Home      Back to Trinity 11

 

 

 

 
from 
THE SPIRITUAL LIFE
By Evelyn Underhill
First Ariel Press Edition 2000, Marble Hill, GA.

 The Spiritual Life as Communion with God
(pp. 53-56)

...So here we get, balancing and completing each other, the two first conditions which are to govern man's conscious spiritual life. First, the unspeakable perfection, beauty and attraction of God, absolute in His independent splendour, and calling forth our self oblivious adoration. And next, the fact that this same infinite God, everywhere present, pours out His undivided love on each of His creatures, and calls each into an ever-deepening communion with Him, a more complete and confident adherence. The completeness of the Perfect includes a completeness of self-giving which yet leaves His essential Being undiminished and unexpressed. He rides upon the floods. It is because of our own limitations that we seem only to receive Him in the trickles. Thus an attitude of humble and grateful acceptance, a self-opening, an expectant waiting, comes next to adoration as the second essential point in the development of the spiritual life. In that life, the spiritually hungry are always filled, if not always with the precise kind of food they expected; and the spiritually rich are sent empty away.

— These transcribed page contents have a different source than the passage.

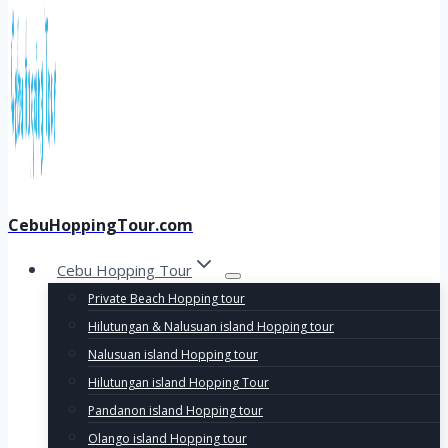
CebuHoppingTour.com
Cebu Hopping Tour
Private Beach Hopping tour
Hilutungan & Nalusuan island Hopping tour
Nalusuan island Hopping tour
Hilutungan island Hopping Tour
Pandanon island Hopping tour
Olango island Hopping tour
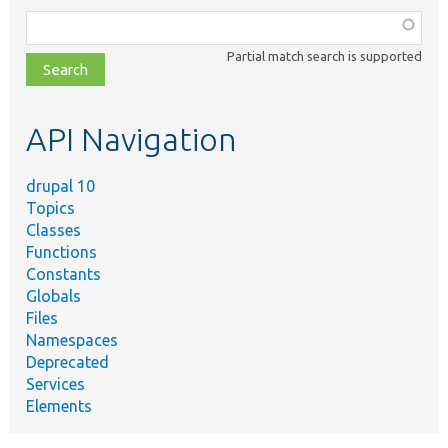
Function,
class,
Partial match search is supported
file,
topic,
etc.
API Navigation
drupal 10
Topics
Classes
Functions
Constants
Globals
Files
Namespaces
Deprecated
Services
Elements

That, of course, is the moral of the story of the Publican and the Pharisee. The Publican's desperate sense of need and imperfection made instant contact with the Source of all perfection. He stood afar off, saying, "God be merciful, be generous, to me a sinner!" He had got the thing in proportion. We need not suppose that he was a specially wicked man; but he knew he was an imperfect, dependent, needy man, without any claims or any rights. He was a realist. That opened a channel, and started a communion, between the rich God and the poor soul. But the Pharisee's accurate statement of his own excellent situation made no contact with the realities of the Spirit, started no communion. He was dressed in his own spiritual self-esteem; and it acted like a macintosh. The dew of grace could not get through. "I thank thee, Lord, that I am a good Churchman, a good patriot, a good neighbour." Along those lines there is absolutely nothing doing. No communion between spirit and spirit. No adherence to reality. Osuna says that God plays a game with the soul called "the loser wins"; a game in which the one who holds the poorest cards does best. The Pharisee's consciousness that he had such an excellent hand really prevented him from taking a single trick.